[Written task] How many lines of the material contain the word "sehen"? Reply with the number only.
(Beginning of Task inputs)
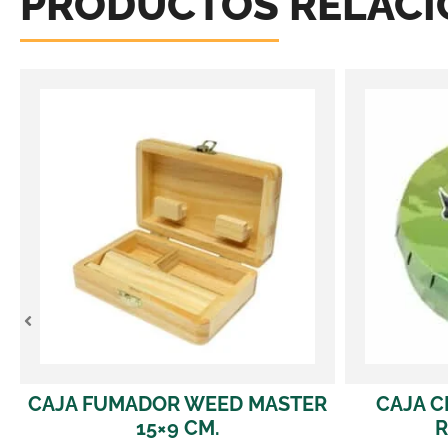
PRODUCTOS RELAC
ED MASTER
CAJA CLICK CLACK WHITE
RHINO 55 MM.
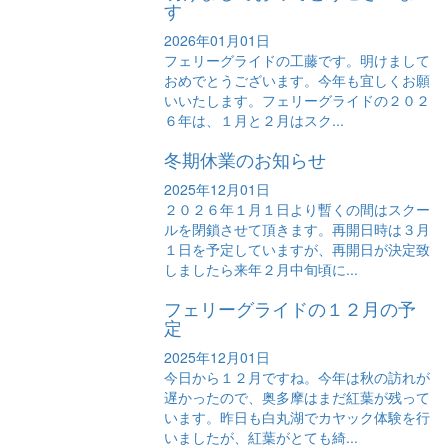
す
2026年01月01日
フェリーグライドの工藤です。明けまして
おめでとうございます。今年も宜しくお願
いいたします。フェリーグライドの２０２
６年は、１月と２月はスク...
冬期休業のお知らせ
2025年12月01日
２０２６年１月１日より暫くの間はスクー
ルを閉鎖させて頂きます。再開日時は３月
１日を予定していますが、再開日が決定致
しましたら来年２月中旬頃に...
フェリーグライドの１２月の予
定
2025年12月01日
今日から１２月ですね。今年は秋の訪れが
遅かったので、奥多摩はまだ紅葉が残って
います。昨日も白丸湖でカヤック体験を行
いましたが、紅葉がとても綺...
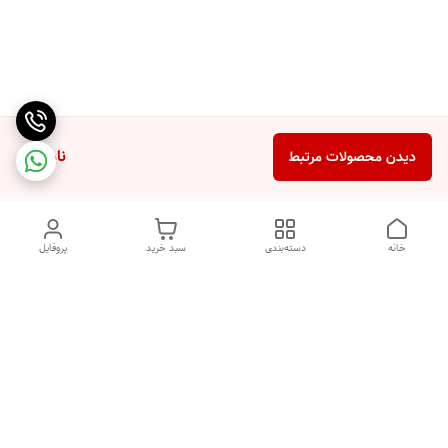
ناموجود
دیدن محصولات مرتبط
خانه
دسته‌بندی
سبد خرید
پروفایل
دسترسی سریع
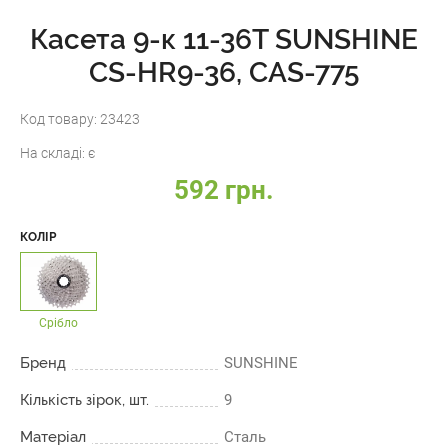
Касета 9-к 11-36T SUNSHINE
CS-HR9-36, CAS-775
Код товару:
23423
На складі:
є
592 грн.
КОЛІР
Срібло
Бренд
SUNSHINE
Кількість зірок, шт.
9
Матеріал
Сталь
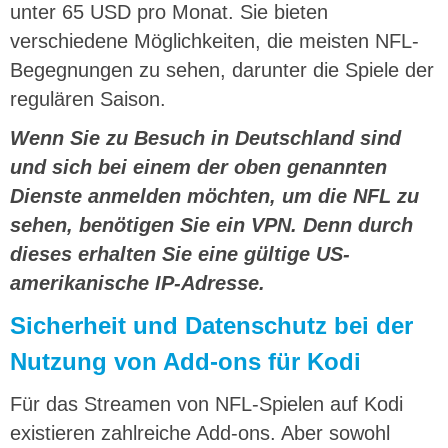
unter 65 USD pro Monat. Sie bieten
verschiedene Möglichkeiten, die meisten NFL-
Begegnungen zu sehen, darunter die Spiele der
regulären Saison.
Wenn Sie zu Besuch in Deutschland sind
und sich bei einem der oben genannten
Dienste anmelden möchten, um die NFL zu
sehen, benötigen Sie ein VPN. Denn durch
dieses erhalten Sie eine gültige US-
amerikanische IP-Adresse.
Sicherheit und Datenschutz bei der
Nutzung von Add-ons für Kodi
Für das Streamen von NFL-Spielen auf Kodi
existieren zahlreiche Add-ons. Aber sowohl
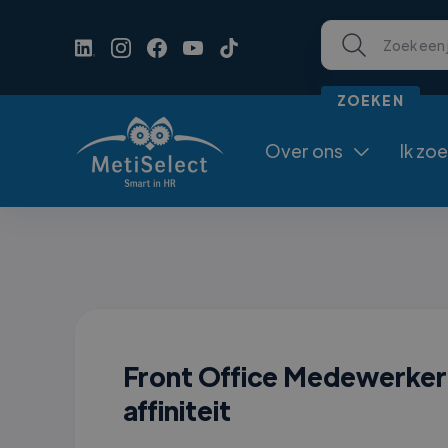
Over ons
Ik zo

Front Office Medewerker
affiniteit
(End of Task inputs)
[Task output] 2